# Optimizing a function?

C

#### carl

I have a function that gets called for 512*512*350 times. In this function
there is a loop that gets run each time the function is called:

myFun(VectorType point) {
std::vector<MyObj> & myobjs =this->FindMyObjs(point);
int num = myobjs.size();

for (int i=0; i<num; i++) {
// Do stuff with each neighbor
}
}

Where FindMyObjs(point) is a function that looks up the point in:

std::map<int, std::vector<MyObj>> m_myMap;

which has been created before the program is run:

std::vector<MyObj> FindMyObjs(VectorType point) {
int key = computeKey(point);
return m_myMap[key];
}

The computeKey(point) looks like this:

unsigned int computeKey(VectorType location ) {
unsigned int key = 0;
int x_dir = floor((location/m_cellSize));
int y_dir = floor((location/m_cellSize))*m_split;
int z_dir = floor((location/m_cellSize))*m_split*m_split;
key = x_dir + y_dir + z_dir;
return key;
}

The number of elements in the std::vector<MyObj> is fixed. When the vectors
contains 216 elements the program takes around 50 seconds to complete (on a
3 GHZ machine with 6GB RAM and code compiled for release, using Visual
Studio 2008).

I have tried to remove the code from the while body but is has almost no
effect on the computation time.

Am I missing something very basic c++ optimization skills there or is the
program not meant to run faster on this machine?

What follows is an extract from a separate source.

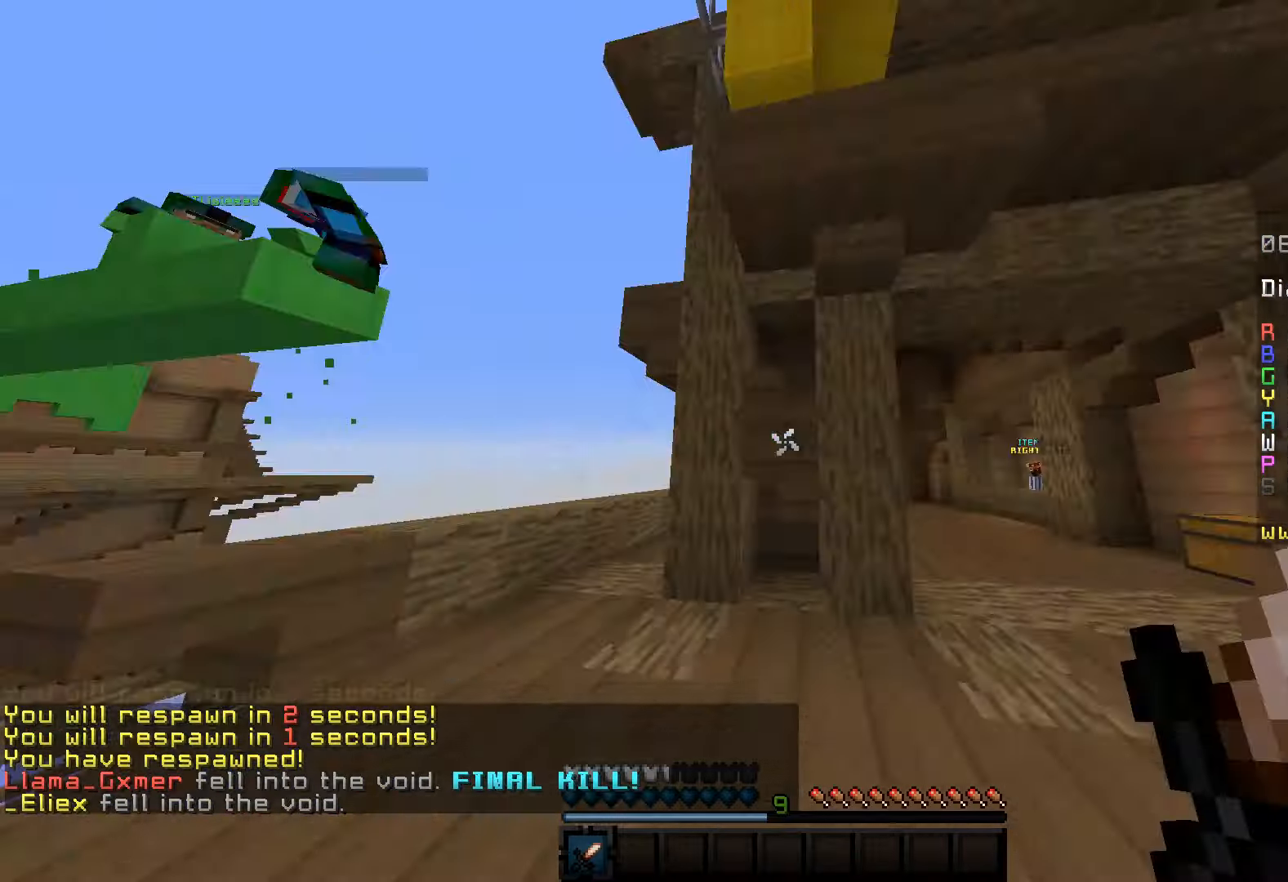
{"keys": ["space", "w"], "mouse": [], "events": [[50, "a", "up"], [300, "d", "up"], [417, "space", "down"]]}
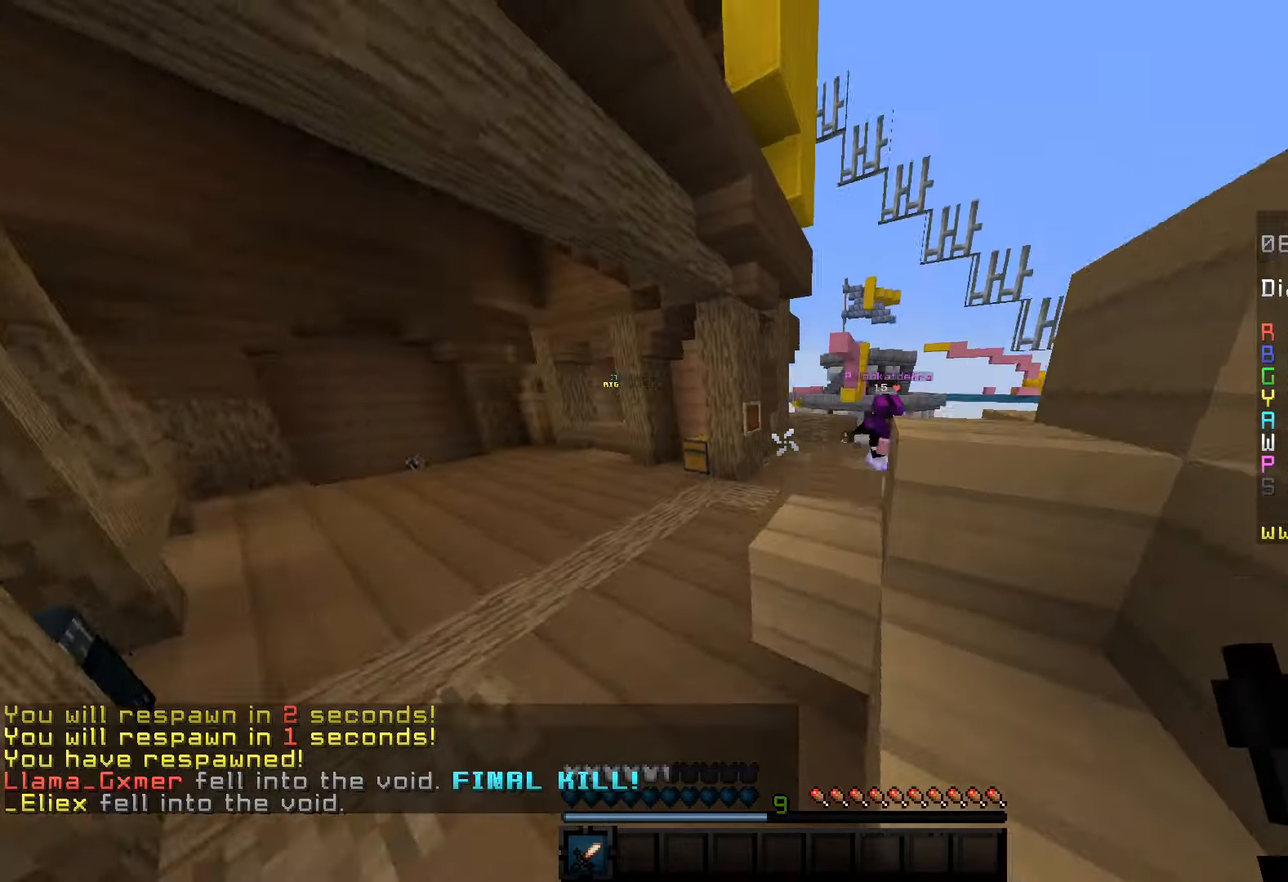
{"keys": ["space", "w"], "mouse": [], "events": [[200, "space", "up"], [384, "space", "down"]]}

I have made sure that only references to the already existing data
structures are used. Could it be the computeKey (3 floor operations) that
is expensive when called so many times?

A

#### Alf P. Steinbach

* carl:
I have a function that gets called for 512*512*350 times. In this
function there is a loop that gets run each time the function is called:

myFun(VectorType point) {
std::vector<MyObj> & myobjs =this->FindMyObjs(point);
int num = myobjs.size();

for (int i=0; i<num; i++) {
// Do stuff with each neighbor
}
}

Where FindMyObjs(point) is a function that looks up the point in:

std::map<int, std::vector<MyObj>> m_myMap;

which has been created before the program is run:

std::vector<MyObj> FindMyObjs(VectorType point) {
int key = computeKey(point);
return m_myMap[key];
}

The computeKey(point) looks like this:

unsigned int computeKey(VectorType location ) {
unsigned int key = 0;
int x_dir = floor((location/m_cellSize));
int y_dir = floor((location/m_cellSize))*m_split;
int z_dir = floor((location/m_cellSize))*m_split*m_split;
key = x_dir + y_dir + z_dir;
return key;
}

The number of elements in the std::vector<MyObj> is fixed. When the
vectors contains 216 elements the program takes around 50 seconds to
complete (on a 3 GHZ machine with 6GB RAM and code compiled for release,
using Visual Studio 2008).

I have tried to remove the code from the while body but is has almost no
effect on the computation time.

Am I missing something very basic c++ optimization skills there or is
the program not meant to run faster on this machine?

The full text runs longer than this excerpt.